Yerel seçimin odağı haline gelen İstanbul’da ise yayınlanan 15 araştırma şirketinin 36 araştırması bulguları kullanılarak masa başı bir çalışmayla bakıldığında İmamoğlu 3 puan mertebesinde önde görünüyor. YRP, İYİ Parti, Zafer partileri adaylarının yine aynı masa başı çalışmadaki ortalama 3’er puan, DEM partinin 5 puan mertebesindeki oy oranları dikkate alınınca hala seçimin ortada olduğu söylenebilir.
Genel seçimlerin ardından muhalif blok seçmenlerinde oluşan öfke ve umutsuzluk duygusu henüz tümden geçmiş değilse de iktidar bloku seçmenlerinin de moral üstünlüklerini sahaya yansıtamadıkları, aksine temkinli bir bekleyişte oldukları gözleniyor. Hala Erdoğan yine son hafta şapkadan tavşan çıkarır mı tedirginliği ya da umudu olsa da sanki Erdoğan’da da bilindik enerji yok. Yine de son haftada hangi çılgın vaat ya da söylemle seçmenini gayrete getireceğini göreceğiz.
İktidar blokunun handikapı yalnızca YRP’nin ayrı aday çıkarması da değil. Erdoğan uzun bir süredir artık AK Parti örgütünden çok bürokrasiyle sahaya müdahale ediyor. Bu da parti örgütünün enerji ve kapasitesinde kayda değer eksilmeyi üretiyor.
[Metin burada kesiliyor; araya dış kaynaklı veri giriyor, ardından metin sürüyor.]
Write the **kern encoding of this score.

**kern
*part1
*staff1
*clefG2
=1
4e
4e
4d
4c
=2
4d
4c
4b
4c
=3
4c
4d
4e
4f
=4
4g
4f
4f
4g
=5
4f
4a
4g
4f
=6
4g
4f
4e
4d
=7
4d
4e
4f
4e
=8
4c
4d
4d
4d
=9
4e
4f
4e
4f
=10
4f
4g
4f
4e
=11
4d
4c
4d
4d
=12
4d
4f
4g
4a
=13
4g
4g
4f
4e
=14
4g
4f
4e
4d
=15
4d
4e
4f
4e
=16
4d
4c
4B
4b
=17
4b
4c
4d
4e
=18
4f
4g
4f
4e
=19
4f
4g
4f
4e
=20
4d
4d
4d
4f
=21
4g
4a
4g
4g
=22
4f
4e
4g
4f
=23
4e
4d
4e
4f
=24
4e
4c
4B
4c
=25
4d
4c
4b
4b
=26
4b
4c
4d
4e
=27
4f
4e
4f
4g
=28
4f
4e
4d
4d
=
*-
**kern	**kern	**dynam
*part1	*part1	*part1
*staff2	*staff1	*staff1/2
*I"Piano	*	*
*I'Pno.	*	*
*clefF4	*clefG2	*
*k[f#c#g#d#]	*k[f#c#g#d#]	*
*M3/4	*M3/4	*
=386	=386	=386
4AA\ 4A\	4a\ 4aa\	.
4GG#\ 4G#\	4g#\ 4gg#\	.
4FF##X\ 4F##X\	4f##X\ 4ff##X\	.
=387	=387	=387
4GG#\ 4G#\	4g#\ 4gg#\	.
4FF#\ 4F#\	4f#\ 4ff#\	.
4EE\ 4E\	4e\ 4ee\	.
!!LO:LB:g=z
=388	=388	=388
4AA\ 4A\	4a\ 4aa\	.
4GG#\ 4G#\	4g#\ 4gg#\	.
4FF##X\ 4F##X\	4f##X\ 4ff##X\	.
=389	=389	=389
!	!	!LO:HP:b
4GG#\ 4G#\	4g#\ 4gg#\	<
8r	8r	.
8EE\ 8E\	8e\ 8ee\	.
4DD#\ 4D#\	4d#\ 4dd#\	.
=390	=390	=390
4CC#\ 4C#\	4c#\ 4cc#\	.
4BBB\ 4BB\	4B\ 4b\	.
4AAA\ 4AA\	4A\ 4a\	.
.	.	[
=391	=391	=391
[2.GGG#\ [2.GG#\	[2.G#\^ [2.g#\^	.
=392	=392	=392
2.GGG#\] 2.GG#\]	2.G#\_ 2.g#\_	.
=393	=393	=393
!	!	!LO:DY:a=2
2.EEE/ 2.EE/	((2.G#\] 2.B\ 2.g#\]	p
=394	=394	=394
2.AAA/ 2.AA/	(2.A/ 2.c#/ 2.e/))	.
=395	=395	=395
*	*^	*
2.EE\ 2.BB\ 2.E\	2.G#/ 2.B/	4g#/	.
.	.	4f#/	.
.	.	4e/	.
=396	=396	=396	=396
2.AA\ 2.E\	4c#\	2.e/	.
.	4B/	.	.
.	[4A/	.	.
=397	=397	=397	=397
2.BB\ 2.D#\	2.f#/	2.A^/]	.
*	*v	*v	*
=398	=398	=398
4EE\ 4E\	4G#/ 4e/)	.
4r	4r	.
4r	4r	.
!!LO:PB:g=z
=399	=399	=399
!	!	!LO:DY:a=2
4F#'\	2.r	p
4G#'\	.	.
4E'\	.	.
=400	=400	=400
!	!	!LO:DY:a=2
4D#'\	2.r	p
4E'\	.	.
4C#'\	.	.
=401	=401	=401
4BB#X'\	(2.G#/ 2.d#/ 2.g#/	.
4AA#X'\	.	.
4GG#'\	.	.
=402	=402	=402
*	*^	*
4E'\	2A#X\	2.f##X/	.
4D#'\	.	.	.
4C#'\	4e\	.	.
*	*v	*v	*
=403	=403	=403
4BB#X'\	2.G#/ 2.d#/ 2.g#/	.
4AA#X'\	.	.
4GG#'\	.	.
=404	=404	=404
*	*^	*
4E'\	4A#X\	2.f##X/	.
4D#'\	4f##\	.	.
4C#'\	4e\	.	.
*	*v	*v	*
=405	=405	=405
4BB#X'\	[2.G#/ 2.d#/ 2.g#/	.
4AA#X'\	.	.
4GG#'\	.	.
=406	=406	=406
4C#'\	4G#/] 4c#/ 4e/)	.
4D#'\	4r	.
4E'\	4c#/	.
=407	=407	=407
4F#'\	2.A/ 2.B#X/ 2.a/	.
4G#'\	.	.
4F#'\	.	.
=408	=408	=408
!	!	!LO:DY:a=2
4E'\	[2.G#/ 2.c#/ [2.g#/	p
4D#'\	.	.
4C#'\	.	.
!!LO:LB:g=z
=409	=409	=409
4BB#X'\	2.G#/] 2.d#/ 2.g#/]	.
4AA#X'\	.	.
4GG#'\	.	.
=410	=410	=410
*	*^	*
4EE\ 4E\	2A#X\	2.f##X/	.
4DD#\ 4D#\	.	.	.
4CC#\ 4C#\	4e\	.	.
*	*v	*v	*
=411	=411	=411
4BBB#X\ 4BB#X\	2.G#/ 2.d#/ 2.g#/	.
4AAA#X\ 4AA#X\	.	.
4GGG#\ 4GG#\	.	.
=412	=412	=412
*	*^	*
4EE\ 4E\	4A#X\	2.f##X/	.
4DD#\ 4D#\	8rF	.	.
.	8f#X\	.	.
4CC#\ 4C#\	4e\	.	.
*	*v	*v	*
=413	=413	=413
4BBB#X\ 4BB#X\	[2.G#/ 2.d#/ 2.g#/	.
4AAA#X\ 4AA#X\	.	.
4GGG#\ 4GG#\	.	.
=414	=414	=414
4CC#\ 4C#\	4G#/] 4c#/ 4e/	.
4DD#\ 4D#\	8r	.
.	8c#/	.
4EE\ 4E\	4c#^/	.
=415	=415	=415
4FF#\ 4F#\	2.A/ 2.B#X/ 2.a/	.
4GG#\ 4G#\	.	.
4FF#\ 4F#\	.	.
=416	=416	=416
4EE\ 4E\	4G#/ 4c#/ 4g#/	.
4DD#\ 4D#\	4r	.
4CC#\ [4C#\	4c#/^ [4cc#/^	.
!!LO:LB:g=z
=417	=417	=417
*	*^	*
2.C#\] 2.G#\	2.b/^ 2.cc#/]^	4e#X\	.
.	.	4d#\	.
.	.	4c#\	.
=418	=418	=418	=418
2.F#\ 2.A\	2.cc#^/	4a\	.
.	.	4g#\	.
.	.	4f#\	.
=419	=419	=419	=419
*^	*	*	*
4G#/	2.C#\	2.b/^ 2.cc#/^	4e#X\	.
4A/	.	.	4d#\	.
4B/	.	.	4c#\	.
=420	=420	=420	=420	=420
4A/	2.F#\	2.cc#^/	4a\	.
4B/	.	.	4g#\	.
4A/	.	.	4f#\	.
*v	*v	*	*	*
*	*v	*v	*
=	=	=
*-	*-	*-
Yerel seçim için seçilen adayların büyük kısmı Murat Kurum da dahil örgütten değil bürokrasiden geliyor.
Benzer bir kapasite kaybı strateji ve kampanya tasarım ve uygulamalarında görülüyor. Kurum için yürütülen kampanyanın esaslı bir stratejiye ve yaratıcılığa dayandığını söylemek mümkün değil. Belli ki Kurum ve ekibi de Erdoğan’ın maharetine kaderini bağlamış durumda.
Ekrem İmamoğlu moral üstünlüğünü ele geçirmiş durumda
Buna karşılık İmamoğlu çalışılmış bir stratejiyle yürüyor ve moral üstünlüğü de ele geçirmiş durumda. İmamoğlu İstanbul’da 2019’da üç ay arayla iki kez kazanan, son güne kadar Cumhurbaşkanlığı seçimleri için iddiasını korumuş, kaybedilen seçim sonrası duygusal olarak çökmüş partisinde kurultay kazanmış bir siyasetçi olarak sahnede.
Muhalefet blokundaki ittifakların dağılışı ardından sert ve öfkeli iç rekabete, her birisi güçlü adaylarıyla İstanbul’da yarışan partilere karşın İmamoğlu partilerin İstanbul seçmenlerinin neredeyse yarısının Başkanlık oyunu kazanıyor görünüyor. Yine de İmamoğlu’nun kesin kazanacağını söylemek için henüz erken.
İstanbul’da İmamoğlu ile Kurum yarışı varsa da herkes biliyor ki aslında yarış Erdoğan ile İmamoğlu arasında. O nedenle geleceğe dair en önemli işaret İmamoğlu’nun kazanması olur. Genel denge değişmese de İmamoğlu’nun kazanması hem CHP hem muhalefet kanadında yeni hizalanmaları tetikler. Daha önemlisi umutsuz muhalif seçmen için bir umutlanma kaynağı olur.
Seçimlere 10 gün kala vaziyet budur efendim.”